## Supplied text
% Generated by roxygen2: do not edit by hand
% Please edit documentation in R/PipeOpClassBalancing.R
\name{mlr_pipeops_classbalancing}
\alias{mlr_pipeops_classbalancing}
\alias{PipeOpClassBalancing}
\title{Class Balancing}
\format{
\code{\link[R6:R6Class]{R6Class}} object inheriting from \code{\link{PipeOpTaskPreproc}}/\code{\link{PipeOp}}.
}
\description{
Both undersamples a \code{\link[mlr3:Task]{Task}} to keep only a fraction of the rows of the majority class,
as well as oversamples (repeats data points) rows of the minority class.

Sampling happens only during training phase. Class-balancing a \code{\link[mlr3:Task]{Task}} by sampling may be
beneficial for classification with imbalanced training data.
}
\section{Construction}{


\if{html}{\out{<div class="sourceCode">}}\preformatted{PipeOpClassBalancing$new(id = "classbalancing", param_vals = list())

## Available records
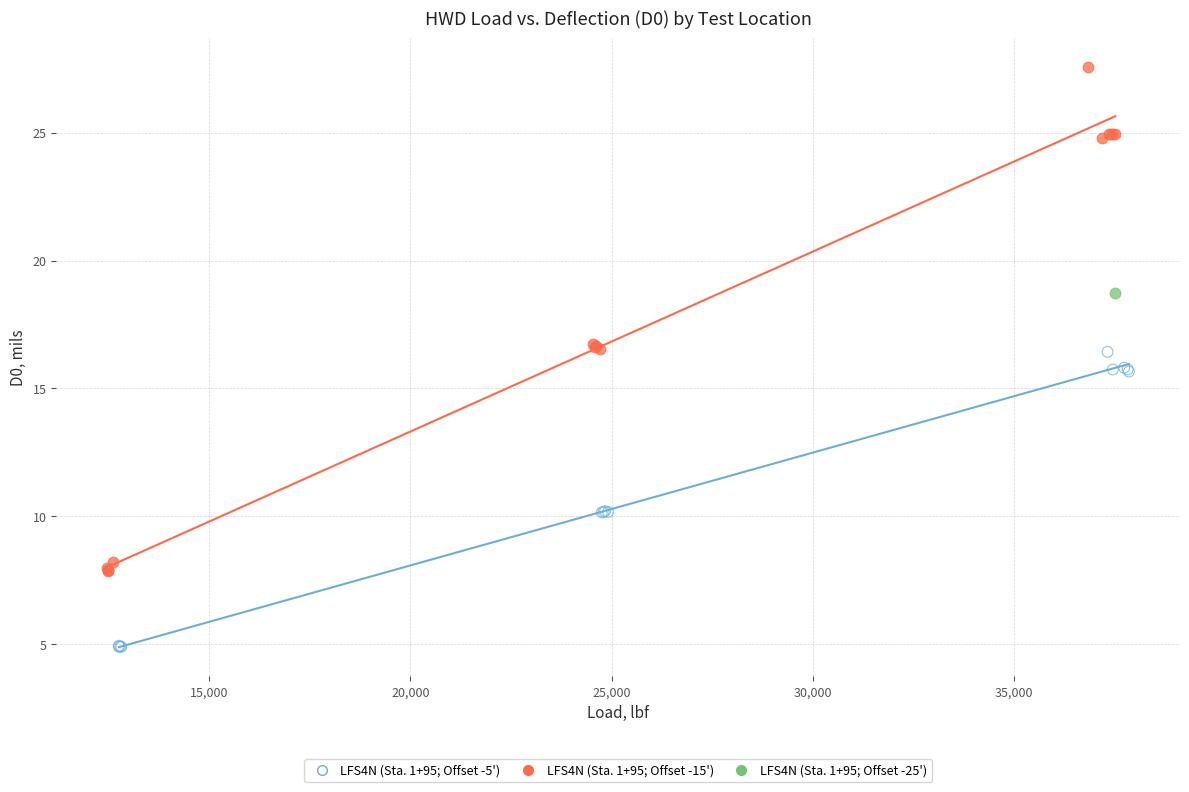

What are all the series names shown in the legend?

LFS4N (Sta. 1+95; Offset -5'), LFS4N (Sta. 1+95; Offset -15'), LFS4N (Sta. 1+95; Offset -25')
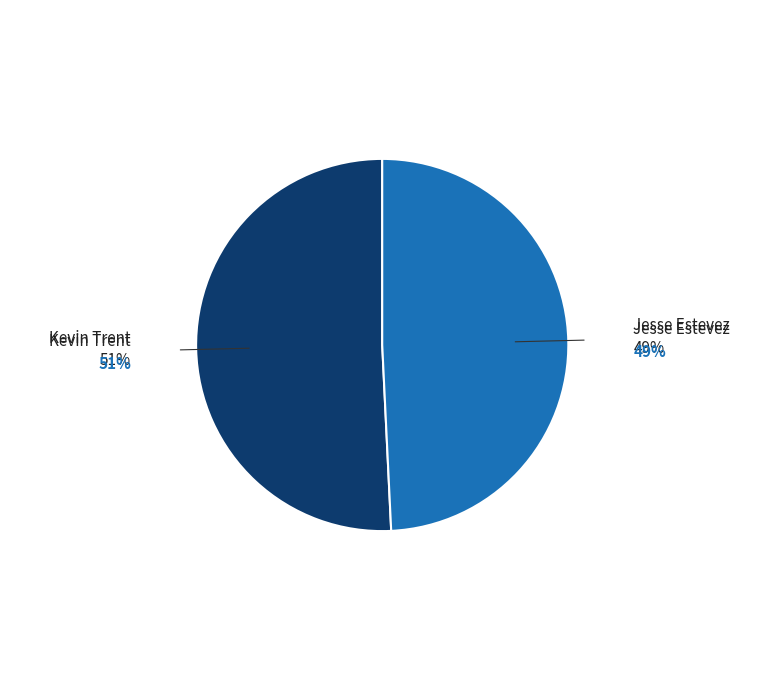

To the nearest percent, what is the difference between the largest and smallest slice percentages?

2%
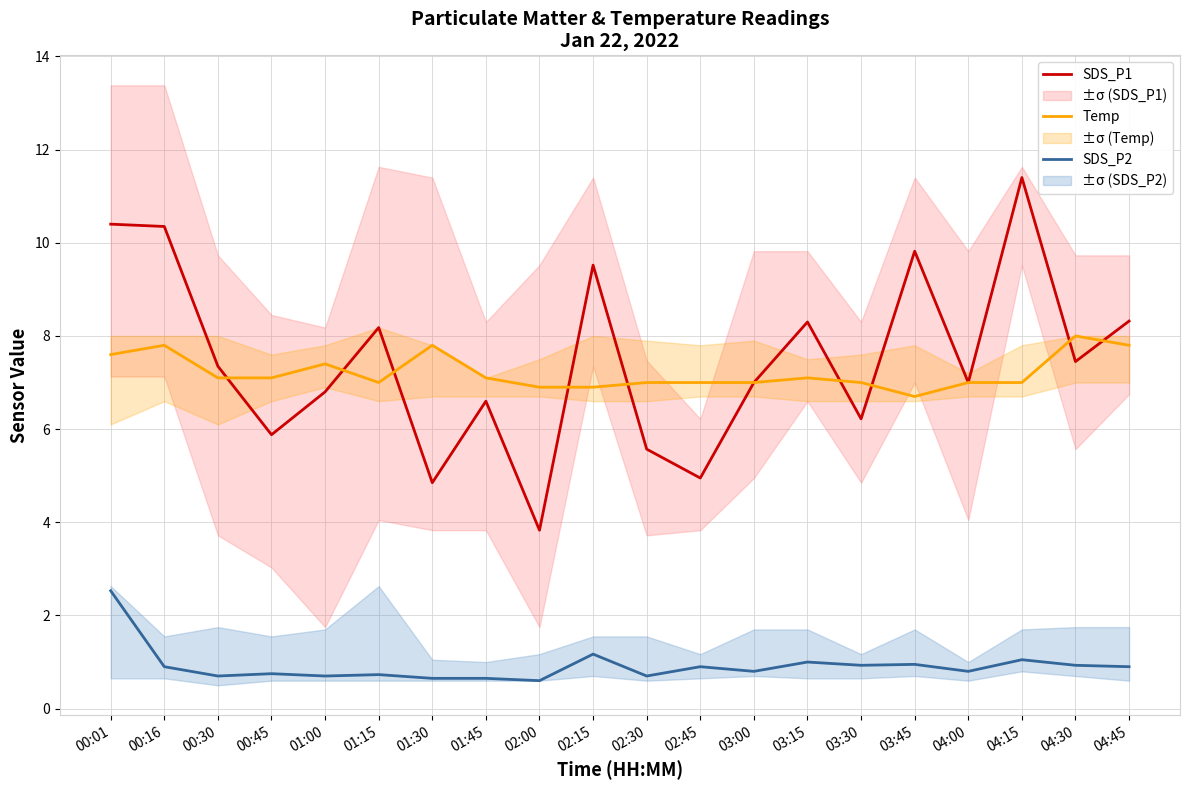

What is the minimum value for SDS_P1?

3.8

## Complete the following
[A] Which distinct names appear as linked display text inside the \code{\link...} commands of the class balancing documentation? List each one once.
[B] Echo the lines of the records, starting with the line containing "To the nearest" and going on through the end of the records, with both ends included. Leave the pictures out.

## Response list
[A]
R6Class
PipeOpTaskPreproc
PipeOp
Task

[B]
To the nearest percent, what is the difference between the largest and smallest slice percentages?

2%

What is the minimum value for SDS_P1?

3.8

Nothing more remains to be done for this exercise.